Après l'avoir encerclé et forcé à signer une lettre de démission, des manifestants lui ont arraché le document des mains, suscitant les applaudissements de la foule.

Pendant ce temps, des centaines de manifestants fracassaient des vitres, défonçaient des portes et saccageaient le bureau du gouverneur à Rivne, scandant «À bas la bande!», en référence au gouvernement de M. Ianoukovitch. Une fois à l'intérieur, la foule a chanté l'hymne national.

Des manifestants en colère ont aussi attaqué des bureaux gouvernementaux dans deux autres régions de l'ouest du pays.

Les manifestations sont surtout concentrées sur une grande place du centre-ville de Kiev, où des opposants maintiennent un vaste camp de tentes depuis près de deux mois. Mercredi, la police antiémeute a donné l'assaut pour démanteler des barricades érigées près du district gouvernemental, et deux manifestants ont été tués par balle dans les affrontements.

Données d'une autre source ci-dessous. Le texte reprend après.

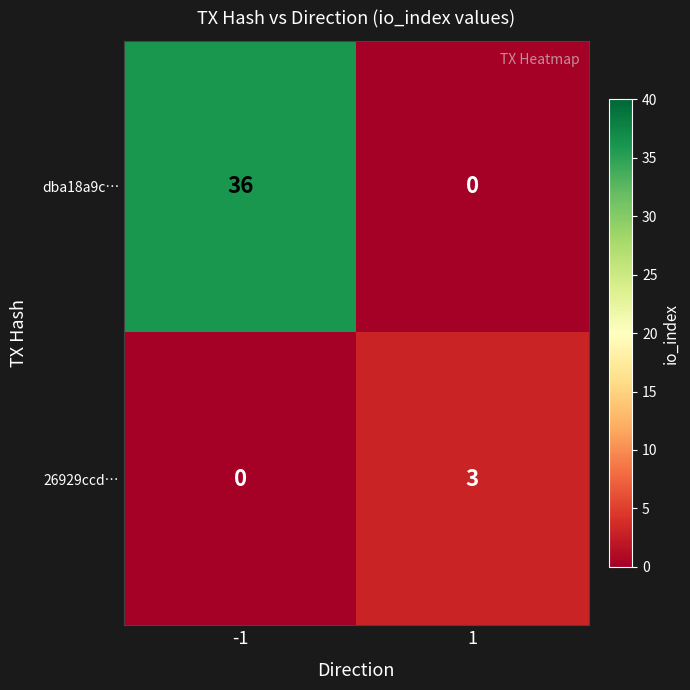

The 26929ccd… series shows 1 at 1. True or false?

False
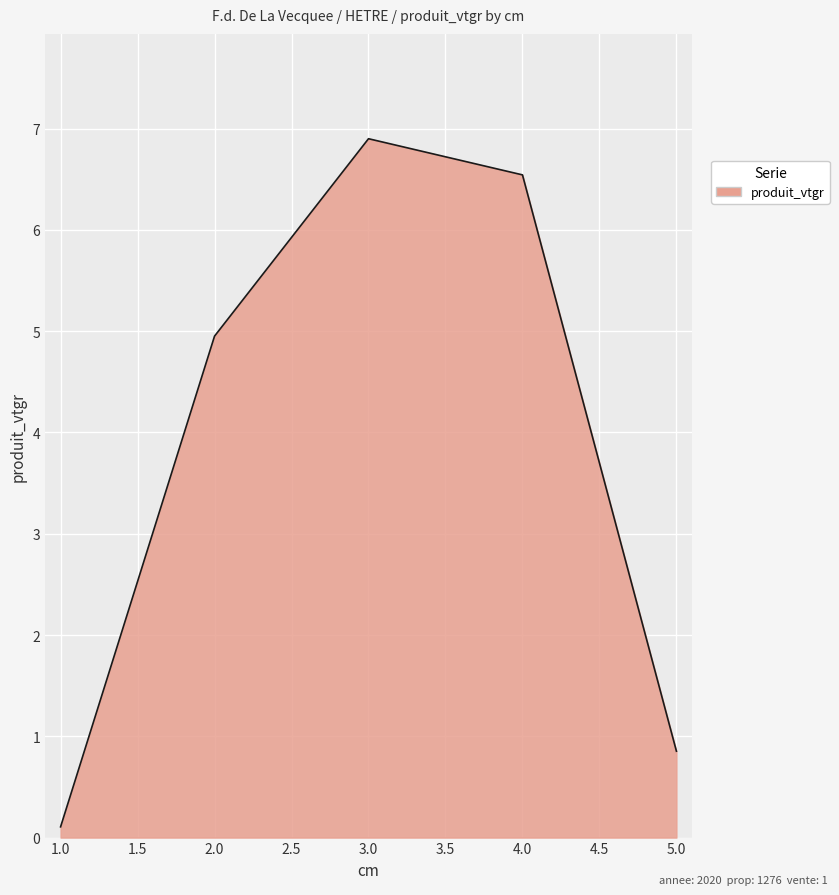

Where is the data nearest to the value 3?

2.0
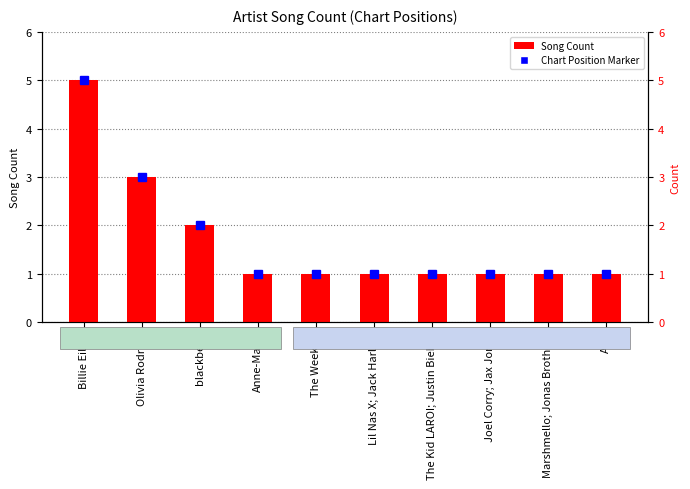

How many data points are above 1?

3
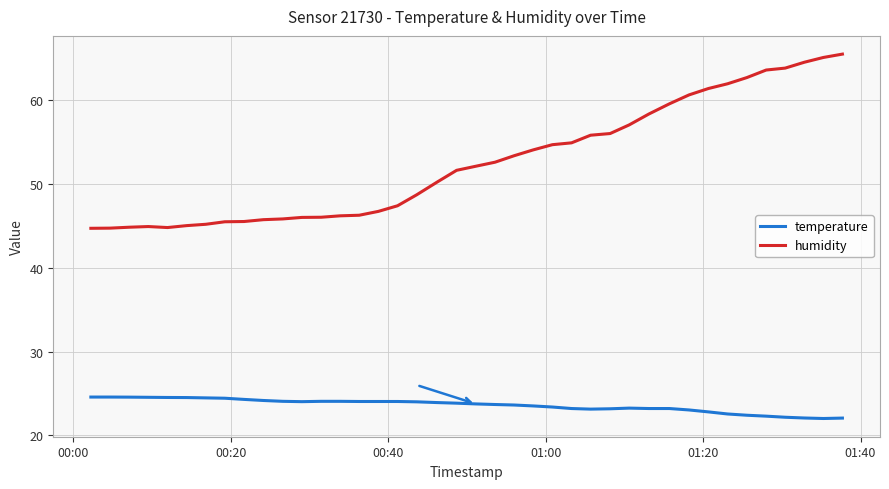

Does the chart display data point markers on the line(s)?

No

L'opposition a accusé la police d'être responsable des décès, mais le premier ministre Mykola Azarov a déclaré jeudi que les blessures des deux hommes avaient été causées par des fusils de chasse, des armes que la police ne possède pas, a-t-il dit.

Le ministère de l'Intérieur avait déclaré jeudi que 73 personnes avaient été arrêtées, dont 52 qui font l'objet d'une enquête pour «émeutes de masse», une accusation criminelle récemment créée qui prévoit une peine pouvant aller jusqu'à huit ans de prison.